Extrait du document:
Baloji présente son film « Augure » à Cannes: carnet d’un retour envoûté au Congo natal

Baloji présente son film « Augure » à Cannes: carnet d’un retour envoûté au Congo natal

Le premier long métrage de Baloji est présenté en section Un certain regard au Festival de Cannes, une grande première pour le Congo. Un film aux allures de conte cruel sur le difficile retour d’un jeune homme, né en RDC, marqué par les accusations de sorcellerie.

Koffi (Marc Zinga) est prêt à tout pour que son voyage au Congo soit une réussite. Il a sacrifié sa coupe Afro, élaborée avec soin depuis trois longues années, il s’est remis au Swahili pour pouvoir mieux communiquer avec sa famille et a soigneusement mis de côté l’argent de la dot. Lors de son voyage, il va en effet présenter à sa famille Alice (Lucie Debay), sa compagne enceinte de jumeaux. Une nouvelle qui pourrait avoir des allures de bénédiction si la relation entre Koffi et ses parents n’était pas aussi épineuse. Le retour aux sources tient du voyage initiatique, tant pour Alice que pour Koffi qui n’est visiblement pas encore débarrassé du péché originel qu’on lui demande de laver. Son état de santé annonce un voyage qui ne sera pas de tout repos.

Dès la descente de l’avion commence le chassé-croisé des rendez-vous ratés, avec sa sœur Tshala (Eliane Umuhire), tout d’abord et avec son père, éternel absent jusque sur sa messagerie saturée. Une joyeuse sarabande de retards et d’imprévus qu’Alice et Koffi prennent avec sourire et philosophie. Après toutes ces années passées en Europe, l’hostilité de sa mère (Yves-Marina Gnahoua) et de son clan à son égard est à peine voilée. Le dîner de retrouvailles est brusquement interrompu lorsque Koffi se met à saigner du nez. Il n’en faut pas plus pour que le soupçon de mauvais sort soit réactivé et démultiplié.

Sorcellerie et boucs émissaires

Avec cette tache sur la joue qui, dès la naissance, l’a désigné comme sorcier, Marc Zinga est le parfait alter ego de Baloji, épousant formidablement les défis et la quête du cinéaste belgo-congolais. En suivant le retour au pays de Koffi, c’est en partie sa propre histoire que le réalisateur ausculte et dépiaute tout en reflétant la violence, le chaos mais aussi l’incroyable vitalité de la société congolaise, saisie à travers des tableaux à l’enivrante beauté plastique.

Pour ceux qui connaissent déjà l’univers de l’artiste, né à Lubumbashi en 1978, le thème de ce long métrage n’est pas une surprise tant il s’inscrit sur le fil (rouge) de sa création musicale et visuelle depuis le début de son parcours solo en 2008 avec Hôtel Impala. Avec son premier long métrage Augure, le créateur fait le lien avec cette enfance chaotique et douloureuse dont les sonorités baignaient déjà son formidable album 137 avenue Kaniama (2018). Son long métrage, nourri d’un imaginaire fertile et menaçant, est hanté par les réminiscences d’une enfance pleine de trous, de silences et de manques.

Vos tâches:
1) Répondez à ces questions sur l'article consacré au film « Augure » :
(a) Dans quelle section du Festival de Cannes le film est-il présenté ?
(b) Quelle actrice joue le rôle d'Alice ?
(c) En quelle année est sorti l'album 137 avenue Kaniama ?
2) Recopiez le passage de l'article qui va de « Pour ceux qui » jusqu'à « et de manques. ».

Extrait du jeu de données
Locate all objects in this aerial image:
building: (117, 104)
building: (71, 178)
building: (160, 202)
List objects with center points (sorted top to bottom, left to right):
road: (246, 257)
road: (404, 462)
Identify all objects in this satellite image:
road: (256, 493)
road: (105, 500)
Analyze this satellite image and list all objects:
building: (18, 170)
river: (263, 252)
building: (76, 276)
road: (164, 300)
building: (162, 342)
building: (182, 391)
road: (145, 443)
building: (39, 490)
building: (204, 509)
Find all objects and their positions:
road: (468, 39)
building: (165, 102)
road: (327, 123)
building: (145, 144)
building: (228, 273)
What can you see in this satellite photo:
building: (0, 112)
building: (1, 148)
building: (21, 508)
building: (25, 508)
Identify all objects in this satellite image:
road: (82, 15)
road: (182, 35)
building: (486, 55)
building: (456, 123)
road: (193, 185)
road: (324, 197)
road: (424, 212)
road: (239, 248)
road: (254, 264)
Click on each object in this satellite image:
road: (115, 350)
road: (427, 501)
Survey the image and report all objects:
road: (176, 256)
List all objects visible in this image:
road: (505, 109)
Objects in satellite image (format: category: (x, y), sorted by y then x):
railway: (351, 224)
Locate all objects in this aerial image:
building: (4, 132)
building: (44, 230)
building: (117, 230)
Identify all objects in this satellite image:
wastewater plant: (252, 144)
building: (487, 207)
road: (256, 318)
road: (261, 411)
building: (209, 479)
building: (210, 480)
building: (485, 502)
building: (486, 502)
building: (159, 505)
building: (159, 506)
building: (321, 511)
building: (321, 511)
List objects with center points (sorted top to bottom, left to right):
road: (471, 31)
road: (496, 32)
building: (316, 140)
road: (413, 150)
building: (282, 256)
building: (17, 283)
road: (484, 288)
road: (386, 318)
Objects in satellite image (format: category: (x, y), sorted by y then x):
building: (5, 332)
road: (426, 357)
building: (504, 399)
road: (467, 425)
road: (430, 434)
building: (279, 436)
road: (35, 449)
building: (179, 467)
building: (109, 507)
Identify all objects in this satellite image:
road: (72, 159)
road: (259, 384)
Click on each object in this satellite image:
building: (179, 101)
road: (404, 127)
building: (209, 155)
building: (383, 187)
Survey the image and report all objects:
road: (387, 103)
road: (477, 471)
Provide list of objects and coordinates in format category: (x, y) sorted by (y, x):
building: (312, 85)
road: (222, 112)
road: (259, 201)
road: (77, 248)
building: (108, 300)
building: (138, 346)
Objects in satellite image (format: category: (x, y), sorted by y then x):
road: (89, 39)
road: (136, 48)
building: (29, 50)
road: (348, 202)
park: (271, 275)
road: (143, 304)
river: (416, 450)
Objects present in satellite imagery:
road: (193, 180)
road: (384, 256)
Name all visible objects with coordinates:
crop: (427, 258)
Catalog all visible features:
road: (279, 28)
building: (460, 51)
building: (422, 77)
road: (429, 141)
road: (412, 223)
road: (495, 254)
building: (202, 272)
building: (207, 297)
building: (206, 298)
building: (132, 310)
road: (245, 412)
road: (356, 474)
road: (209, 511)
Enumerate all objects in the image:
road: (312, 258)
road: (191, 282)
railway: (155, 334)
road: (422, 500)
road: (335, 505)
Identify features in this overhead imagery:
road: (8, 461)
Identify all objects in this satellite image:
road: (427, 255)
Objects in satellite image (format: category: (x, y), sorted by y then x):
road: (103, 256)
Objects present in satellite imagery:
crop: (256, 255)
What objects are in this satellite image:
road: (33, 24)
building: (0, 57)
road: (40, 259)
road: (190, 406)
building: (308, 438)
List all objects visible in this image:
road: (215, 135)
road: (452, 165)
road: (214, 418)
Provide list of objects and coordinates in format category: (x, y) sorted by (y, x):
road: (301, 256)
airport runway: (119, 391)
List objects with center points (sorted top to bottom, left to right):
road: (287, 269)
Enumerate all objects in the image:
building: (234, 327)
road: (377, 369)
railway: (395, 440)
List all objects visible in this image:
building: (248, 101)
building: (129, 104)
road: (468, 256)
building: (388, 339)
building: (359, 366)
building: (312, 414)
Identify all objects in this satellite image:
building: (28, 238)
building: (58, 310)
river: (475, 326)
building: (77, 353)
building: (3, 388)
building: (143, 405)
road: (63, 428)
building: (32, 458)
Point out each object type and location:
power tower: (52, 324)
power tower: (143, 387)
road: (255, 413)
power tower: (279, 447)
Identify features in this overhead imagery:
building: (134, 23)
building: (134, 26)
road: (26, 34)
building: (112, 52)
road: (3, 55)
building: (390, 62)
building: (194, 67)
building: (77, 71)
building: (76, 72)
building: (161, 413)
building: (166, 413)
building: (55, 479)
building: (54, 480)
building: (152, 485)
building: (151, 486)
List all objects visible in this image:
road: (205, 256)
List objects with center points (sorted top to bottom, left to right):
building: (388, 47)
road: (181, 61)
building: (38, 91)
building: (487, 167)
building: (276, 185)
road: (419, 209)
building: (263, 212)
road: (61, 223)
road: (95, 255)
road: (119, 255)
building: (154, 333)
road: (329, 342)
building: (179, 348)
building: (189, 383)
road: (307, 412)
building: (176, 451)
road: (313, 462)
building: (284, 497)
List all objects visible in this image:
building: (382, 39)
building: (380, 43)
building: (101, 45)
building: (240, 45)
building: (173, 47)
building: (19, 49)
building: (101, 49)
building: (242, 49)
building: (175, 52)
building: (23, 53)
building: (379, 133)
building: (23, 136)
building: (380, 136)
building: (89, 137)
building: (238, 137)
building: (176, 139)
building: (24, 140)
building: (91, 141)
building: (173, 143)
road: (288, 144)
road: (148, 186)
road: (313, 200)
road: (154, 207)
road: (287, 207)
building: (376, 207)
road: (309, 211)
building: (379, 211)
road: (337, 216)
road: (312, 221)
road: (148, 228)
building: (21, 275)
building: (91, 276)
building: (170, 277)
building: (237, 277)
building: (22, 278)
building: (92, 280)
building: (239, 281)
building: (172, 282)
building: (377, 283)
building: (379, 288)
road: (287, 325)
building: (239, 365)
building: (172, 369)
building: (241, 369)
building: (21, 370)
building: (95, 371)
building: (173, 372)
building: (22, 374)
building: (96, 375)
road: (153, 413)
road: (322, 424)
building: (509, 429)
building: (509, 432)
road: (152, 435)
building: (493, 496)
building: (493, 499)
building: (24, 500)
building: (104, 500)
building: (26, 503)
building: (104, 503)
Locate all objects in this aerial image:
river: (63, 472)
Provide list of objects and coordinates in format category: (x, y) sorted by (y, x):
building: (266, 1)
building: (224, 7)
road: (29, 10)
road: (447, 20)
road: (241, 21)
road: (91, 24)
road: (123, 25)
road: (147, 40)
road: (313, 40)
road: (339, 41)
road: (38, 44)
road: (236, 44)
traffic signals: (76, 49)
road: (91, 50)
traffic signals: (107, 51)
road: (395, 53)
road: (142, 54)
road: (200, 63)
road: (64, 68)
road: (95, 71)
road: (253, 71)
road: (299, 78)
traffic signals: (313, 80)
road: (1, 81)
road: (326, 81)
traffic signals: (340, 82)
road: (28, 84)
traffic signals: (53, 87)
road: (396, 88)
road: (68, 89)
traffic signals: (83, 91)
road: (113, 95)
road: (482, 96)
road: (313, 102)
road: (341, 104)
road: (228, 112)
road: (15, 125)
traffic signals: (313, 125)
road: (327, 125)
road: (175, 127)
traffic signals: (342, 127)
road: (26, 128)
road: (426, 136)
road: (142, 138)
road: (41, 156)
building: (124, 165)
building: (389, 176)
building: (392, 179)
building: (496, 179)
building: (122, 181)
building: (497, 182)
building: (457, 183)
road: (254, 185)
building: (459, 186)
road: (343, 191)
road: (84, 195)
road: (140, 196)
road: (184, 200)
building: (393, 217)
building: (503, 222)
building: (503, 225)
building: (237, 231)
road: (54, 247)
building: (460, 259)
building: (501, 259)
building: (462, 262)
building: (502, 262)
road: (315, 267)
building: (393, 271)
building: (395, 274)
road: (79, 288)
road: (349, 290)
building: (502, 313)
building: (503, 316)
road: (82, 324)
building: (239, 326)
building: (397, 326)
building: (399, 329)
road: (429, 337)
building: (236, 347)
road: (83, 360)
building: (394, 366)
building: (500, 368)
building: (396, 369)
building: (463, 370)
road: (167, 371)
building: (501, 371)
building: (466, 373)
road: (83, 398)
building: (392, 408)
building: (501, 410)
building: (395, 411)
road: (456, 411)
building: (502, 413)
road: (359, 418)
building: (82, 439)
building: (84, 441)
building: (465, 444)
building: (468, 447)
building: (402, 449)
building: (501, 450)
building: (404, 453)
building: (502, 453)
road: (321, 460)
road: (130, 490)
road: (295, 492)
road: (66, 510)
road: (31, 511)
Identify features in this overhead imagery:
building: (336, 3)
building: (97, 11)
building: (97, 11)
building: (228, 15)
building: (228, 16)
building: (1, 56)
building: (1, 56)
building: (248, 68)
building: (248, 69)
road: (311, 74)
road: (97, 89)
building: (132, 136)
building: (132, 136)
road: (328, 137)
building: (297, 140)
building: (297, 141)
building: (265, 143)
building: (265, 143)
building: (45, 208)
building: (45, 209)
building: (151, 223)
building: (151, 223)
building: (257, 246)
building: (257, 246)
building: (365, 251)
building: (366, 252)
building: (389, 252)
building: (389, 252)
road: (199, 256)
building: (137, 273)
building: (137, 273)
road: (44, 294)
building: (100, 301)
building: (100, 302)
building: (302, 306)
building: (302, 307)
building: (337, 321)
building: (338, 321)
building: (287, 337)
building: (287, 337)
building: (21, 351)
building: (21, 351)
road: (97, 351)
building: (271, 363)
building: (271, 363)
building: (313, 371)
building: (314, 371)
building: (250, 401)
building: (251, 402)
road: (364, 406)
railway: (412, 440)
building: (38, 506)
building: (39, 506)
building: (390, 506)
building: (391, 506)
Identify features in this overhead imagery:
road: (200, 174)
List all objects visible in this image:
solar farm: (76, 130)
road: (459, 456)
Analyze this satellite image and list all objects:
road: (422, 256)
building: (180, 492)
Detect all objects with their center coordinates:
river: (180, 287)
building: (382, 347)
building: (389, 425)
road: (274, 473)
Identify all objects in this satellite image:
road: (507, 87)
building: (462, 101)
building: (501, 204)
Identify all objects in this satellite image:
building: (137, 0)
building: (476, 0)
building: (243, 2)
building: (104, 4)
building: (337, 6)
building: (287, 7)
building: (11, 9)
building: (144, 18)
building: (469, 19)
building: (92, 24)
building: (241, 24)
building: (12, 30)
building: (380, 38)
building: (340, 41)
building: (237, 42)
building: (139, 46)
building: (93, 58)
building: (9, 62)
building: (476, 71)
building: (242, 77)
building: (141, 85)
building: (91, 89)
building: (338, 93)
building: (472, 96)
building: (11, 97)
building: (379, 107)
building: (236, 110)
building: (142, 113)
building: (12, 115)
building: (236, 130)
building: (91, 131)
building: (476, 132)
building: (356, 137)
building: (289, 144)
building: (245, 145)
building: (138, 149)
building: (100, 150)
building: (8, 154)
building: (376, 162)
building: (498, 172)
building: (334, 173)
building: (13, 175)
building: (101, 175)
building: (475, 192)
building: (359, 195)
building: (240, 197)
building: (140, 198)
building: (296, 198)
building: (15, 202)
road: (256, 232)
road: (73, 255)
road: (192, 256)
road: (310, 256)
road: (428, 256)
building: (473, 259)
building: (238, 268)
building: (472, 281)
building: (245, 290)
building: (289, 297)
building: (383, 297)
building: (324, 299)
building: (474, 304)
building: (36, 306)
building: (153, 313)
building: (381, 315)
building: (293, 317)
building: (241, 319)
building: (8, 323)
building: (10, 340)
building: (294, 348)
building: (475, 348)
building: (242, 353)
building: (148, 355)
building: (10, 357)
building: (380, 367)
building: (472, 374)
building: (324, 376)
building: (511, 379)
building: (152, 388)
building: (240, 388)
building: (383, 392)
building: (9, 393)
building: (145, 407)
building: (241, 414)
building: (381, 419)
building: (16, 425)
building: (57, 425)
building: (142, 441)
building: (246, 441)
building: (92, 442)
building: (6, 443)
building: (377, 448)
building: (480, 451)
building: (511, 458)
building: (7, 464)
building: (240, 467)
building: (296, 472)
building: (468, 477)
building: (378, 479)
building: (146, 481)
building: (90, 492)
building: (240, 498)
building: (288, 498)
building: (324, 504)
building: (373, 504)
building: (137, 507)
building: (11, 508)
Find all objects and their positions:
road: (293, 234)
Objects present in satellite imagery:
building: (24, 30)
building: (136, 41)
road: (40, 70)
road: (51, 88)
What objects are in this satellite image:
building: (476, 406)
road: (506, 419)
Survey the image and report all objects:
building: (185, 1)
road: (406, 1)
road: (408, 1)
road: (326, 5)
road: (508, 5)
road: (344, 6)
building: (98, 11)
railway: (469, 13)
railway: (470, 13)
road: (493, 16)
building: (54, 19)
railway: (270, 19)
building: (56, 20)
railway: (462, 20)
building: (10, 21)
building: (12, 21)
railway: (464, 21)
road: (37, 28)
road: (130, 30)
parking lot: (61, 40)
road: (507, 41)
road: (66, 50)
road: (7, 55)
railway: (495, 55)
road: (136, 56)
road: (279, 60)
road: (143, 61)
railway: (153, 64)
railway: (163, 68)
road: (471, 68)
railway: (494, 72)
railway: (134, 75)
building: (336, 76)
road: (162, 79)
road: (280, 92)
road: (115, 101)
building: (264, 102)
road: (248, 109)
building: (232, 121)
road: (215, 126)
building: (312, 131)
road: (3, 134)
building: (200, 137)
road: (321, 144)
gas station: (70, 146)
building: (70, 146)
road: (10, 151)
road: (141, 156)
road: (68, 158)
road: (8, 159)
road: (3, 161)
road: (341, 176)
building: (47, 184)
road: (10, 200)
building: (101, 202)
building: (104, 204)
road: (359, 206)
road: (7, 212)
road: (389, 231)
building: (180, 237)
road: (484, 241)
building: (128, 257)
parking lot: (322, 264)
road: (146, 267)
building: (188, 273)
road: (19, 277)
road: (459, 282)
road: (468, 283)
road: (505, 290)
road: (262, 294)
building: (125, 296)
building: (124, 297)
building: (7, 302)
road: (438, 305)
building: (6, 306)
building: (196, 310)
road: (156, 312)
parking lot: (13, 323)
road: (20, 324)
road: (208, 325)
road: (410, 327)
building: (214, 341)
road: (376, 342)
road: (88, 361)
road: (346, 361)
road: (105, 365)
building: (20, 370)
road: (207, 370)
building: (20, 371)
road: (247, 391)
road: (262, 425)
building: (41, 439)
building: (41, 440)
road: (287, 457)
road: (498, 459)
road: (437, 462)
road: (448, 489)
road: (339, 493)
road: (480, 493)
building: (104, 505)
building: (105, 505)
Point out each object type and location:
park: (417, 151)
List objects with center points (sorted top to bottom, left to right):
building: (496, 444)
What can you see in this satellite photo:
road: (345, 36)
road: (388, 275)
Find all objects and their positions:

Solutions des exercices:
1)
(a) Un certain regard
(b) Lucie Debay
(c) 2018

2)
Pour ceux qui connaissent déjà l’univers de l’artiste, né à Lubumbashi en 1978, le thème de ce long métrage n’est pas une surprise tant il s’inscrit sur le fil (rouge) de sa création musicale et visuelle depuis le début de son parcours solo en 2008 avec Hôtel Impala. Avec son premier long métrage Augure, le créateur fait le lien avec cette enfance chaotique et douloureuse dont les sonorités baignaient déjà son formidable album 137 avenue Kaniama (2018). Son long métrage, nourri d’un imaginaire fertile et menaçant, est hanté par les réminiscences d’une enfance pleine de trous, de silences et de manques.